Activity: Word for word, write out all of the data below.

Records from a collection:

........

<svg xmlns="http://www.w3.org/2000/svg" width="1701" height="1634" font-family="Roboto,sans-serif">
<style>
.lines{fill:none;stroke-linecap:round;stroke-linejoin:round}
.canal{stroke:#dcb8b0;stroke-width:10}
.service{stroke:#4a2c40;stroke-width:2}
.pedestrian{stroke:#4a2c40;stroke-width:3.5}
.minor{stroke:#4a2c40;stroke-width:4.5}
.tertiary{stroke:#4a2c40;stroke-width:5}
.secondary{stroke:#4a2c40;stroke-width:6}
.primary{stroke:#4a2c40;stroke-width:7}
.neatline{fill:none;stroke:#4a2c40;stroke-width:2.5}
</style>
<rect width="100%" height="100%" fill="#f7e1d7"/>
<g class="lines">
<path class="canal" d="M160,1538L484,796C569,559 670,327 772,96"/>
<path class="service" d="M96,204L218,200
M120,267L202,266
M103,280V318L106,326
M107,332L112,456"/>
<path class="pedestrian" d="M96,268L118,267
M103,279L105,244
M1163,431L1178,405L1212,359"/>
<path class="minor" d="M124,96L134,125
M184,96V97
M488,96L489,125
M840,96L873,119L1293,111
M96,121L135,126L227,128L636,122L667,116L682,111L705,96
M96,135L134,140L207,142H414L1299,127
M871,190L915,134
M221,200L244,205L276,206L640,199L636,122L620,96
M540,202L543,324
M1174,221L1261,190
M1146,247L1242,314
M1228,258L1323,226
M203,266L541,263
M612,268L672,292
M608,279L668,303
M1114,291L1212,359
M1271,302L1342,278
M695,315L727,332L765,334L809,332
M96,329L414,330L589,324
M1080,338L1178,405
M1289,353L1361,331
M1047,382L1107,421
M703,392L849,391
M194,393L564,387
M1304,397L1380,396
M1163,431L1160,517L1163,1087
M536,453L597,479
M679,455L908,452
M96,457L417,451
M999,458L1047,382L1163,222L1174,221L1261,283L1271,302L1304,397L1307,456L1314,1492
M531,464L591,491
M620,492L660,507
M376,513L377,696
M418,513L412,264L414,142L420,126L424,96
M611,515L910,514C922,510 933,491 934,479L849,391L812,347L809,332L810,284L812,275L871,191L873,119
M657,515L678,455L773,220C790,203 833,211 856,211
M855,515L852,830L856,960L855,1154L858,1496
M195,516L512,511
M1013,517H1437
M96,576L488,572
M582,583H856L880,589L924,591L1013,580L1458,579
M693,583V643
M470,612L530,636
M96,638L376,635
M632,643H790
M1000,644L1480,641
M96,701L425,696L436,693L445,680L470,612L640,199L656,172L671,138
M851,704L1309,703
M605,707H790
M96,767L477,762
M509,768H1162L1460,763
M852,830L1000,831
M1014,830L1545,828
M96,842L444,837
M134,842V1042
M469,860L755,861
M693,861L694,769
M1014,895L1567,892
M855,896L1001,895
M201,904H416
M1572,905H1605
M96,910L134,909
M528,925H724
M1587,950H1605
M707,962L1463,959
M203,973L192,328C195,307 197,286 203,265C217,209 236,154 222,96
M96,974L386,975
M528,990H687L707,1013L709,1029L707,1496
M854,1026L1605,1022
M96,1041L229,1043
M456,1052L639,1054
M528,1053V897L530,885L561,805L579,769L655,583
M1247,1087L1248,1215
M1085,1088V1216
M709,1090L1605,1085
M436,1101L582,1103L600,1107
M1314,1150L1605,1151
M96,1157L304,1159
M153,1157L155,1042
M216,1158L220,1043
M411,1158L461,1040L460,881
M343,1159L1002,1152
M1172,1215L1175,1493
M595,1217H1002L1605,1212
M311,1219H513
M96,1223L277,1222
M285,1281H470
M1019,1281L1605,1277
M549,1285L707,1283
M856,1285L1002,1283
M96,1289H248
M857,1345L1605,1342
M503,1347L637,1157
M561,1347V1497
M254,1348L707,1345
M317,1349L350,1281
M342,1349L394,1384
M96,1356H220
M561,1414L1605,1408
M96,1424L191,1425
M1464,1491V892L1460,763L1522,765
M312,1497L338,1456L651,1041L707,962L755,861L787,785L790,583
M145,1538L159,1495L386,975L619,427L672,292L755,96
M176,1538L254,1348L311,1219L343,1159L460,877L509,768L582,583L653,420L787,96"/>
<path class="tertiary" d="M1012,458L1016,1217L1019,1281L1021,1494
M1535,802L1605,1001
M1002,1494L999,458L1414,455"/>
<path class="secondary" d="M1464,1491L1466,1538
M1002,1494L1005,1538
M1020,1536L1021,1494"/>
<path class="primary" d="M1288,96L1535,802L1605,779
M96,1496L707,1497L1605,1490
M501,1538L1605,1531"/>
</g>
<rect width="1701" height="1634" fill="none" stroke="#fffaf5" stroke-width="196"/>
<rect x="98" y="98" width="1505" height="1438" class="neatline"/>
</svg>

........

Response:
<svg xmlns="http://www.w3.org/2000/svg" width="1701" height="1634" font-family="Roboto,sans-serif">
<style>
.lines{fill:none;stroke-linecap:round;stroke-linejoin:round}
.canal{stroke:#dcb8b0;stroke-width:10}
.service{stroke:#4a2c40;stroke-width:2}
.pedestrian{stroke:#4a2c40;stroke-width:3.5}
.minor{stroke:#4a2c40;stroke-width:4.5}
.tertiary{stroke:#4a2c40;stroke-width:5}
.secondary{stroke:#4a2c40;stroke-width:6}
.primary{stroke:#4a2c40;stroke-width:7}
.neatline{fill:none;stroke:#4a2c40;stroke-width:2.5}
</style>
<rect width="100%" height="100%" fill="#f7e1d7"/>
<g class="lines">
<path class="canal" d="M160,1538L484,796C569,559 670,327 772,96"/>
<path class="service" d="M96,204L218,200
M120,267L202,266
M103,280V318L106,326
M107,332L112,456"/>
<path class="pedestrian" d="M96,268L118,267
M103,279L105,244
M1163,431L1178,405L1212,359"/>
<path class="minor" d="M124,96L134,125
M184,96V97
M488,96L489,125
M840,96L873,119L1293,111
M96,121L135,126L227,128L636,122L667,116L682,111L705,96
M96,135L134,140L207,142H414L1299,127
M871,190L915,134
M221,200L244,205L276,206L640,199L636,122L620,96
M540,202L543,324
M1174,221L1261,190
M1146,247L1242,314
M1228,258L1323,226
M203,266L541,263
M612,268L672,292
M608,279L668,303
M1114,291L1212,359
M1271,302L1342,278
M695,315L727,332L765,334L809,332
M96,329L414,330L589,324
M1080,338L1178,405
M1289,353L1361,331
M1047,382L1107,421
M703,392L849,391
M194,393L564,387
M1304,397L1380,396
M1163,431L1160,517L1163,1087
M536,453L597,479
M679,455L908,452
M96,457L417,451
M999,458L1047,382L1163,222L1174,221L1261,283L1271,302L1304,397L1307,456L1314,1492
M531,464L591,491
M620,492L660,507
M376,513L377,696
M418,513L412,264L414,142L420,126L424,96
M611,515L910,514C922,510 933,491 934,479L849,391L812,347L809,332L810,284L812,275L871,191L873,119
M657,515L678,455L773,220C790,203 833,211 856,211
M855,515L852,830L856,960L855,1154L858,1496
M195,516L512,511
M1013,517H1437
M96,576L488,572
M582,583H856L880,589L924,591L1013,580L1458,579
M693,583V643
M470,612L530,636
M96,638L376,635
M632,643H790
M1000,644L1480,641
M96,701L425,696L436,693L445,680L470,612L640,199L656,172L671,138
M851,704L1309,703
M605,707H790
M96,767L477,762
M509,768H1162L1460,763
M852,830L1000,831
M1014,830L1545,828
M96,842L444,837
M134,842V1042
M469,860L755,861
M693,861L694,769
M1014,895L1567,892
M855,896L1001,895
M201,904H416
M1572,905H1605
M96,910L134,909
M528,925H724
M1587,950H1605
M707,962L1463,959
M203,973L192,328C195,307 197,286 203,265C217,209 236,154 222,96
M96,974L386,975
M528,990H687L707,1013L709,1029L707,1496
M854,1026L1605,1022
M96,1041L229,1043
M456,1052L639,1054
M528,1053V897L530,885L561,805L579,769L655,583
M1247,1087L1248,1215
M1085,1088V1216
M709,1090L1605,1085
M436,1101L582,1103L600,1107
M1314,1150L1605,1151
M96,1157L304,1159
M153,1157L155,1042
M216,1158L220,1043
M411,1158L461,1040L460,881
M343,1159L1002,1152
M1172,1215L1175,1493
M595,1217H1002L1605,1212
M311,1219H513
M96,1223L277,1222
M285,1281H470
M1019,1281L1605,1277
M549,1285L707,1283
M856,1285L1002,1283
M96,1289H248
M857,1345L1605,1342
M503,1347L637,1157
M561,1347V1497
M254,1348L707,1345
M317,1349L350,1281
M342,1349L394,1384
M96,1356H220
M561,1414L1605,1408
M96,1424L191,1425
M1464,1491V892L1460,763L1522,765
M312,1497L338,1456L651,1041L707,962L755,861L787,785L790,583
M145,1538L159,1495L386,975L619,427L672,292L755,96
M176,1538L254,1348L311,1219L343,1159L460,877L509,768L582,583L653,420L787,96"/>
<path class="tertiary" d="M1012,458L1016,1217L1019,1281L1021,1494
M1535,802L1605,1001
M1002,1494L999,458L1414,455"/>
<path class="secondary" d="M1464,1491L1466,1538
M1002,1494L1005,1538
M1020,1536L1021,1494"/>
<path class="primary" d="M1288,96L1535,802L1605,779
M96,1496L707,1497L1605,1490
M501,1538L1605,1531"/>
</g>
<rect width="1701" height="1634" fill="none" stroke="#fffaf5" stroke-width="196"/>
<rect x="98" y="98" width="1505" height="1438" class="neatline"/>
</svg>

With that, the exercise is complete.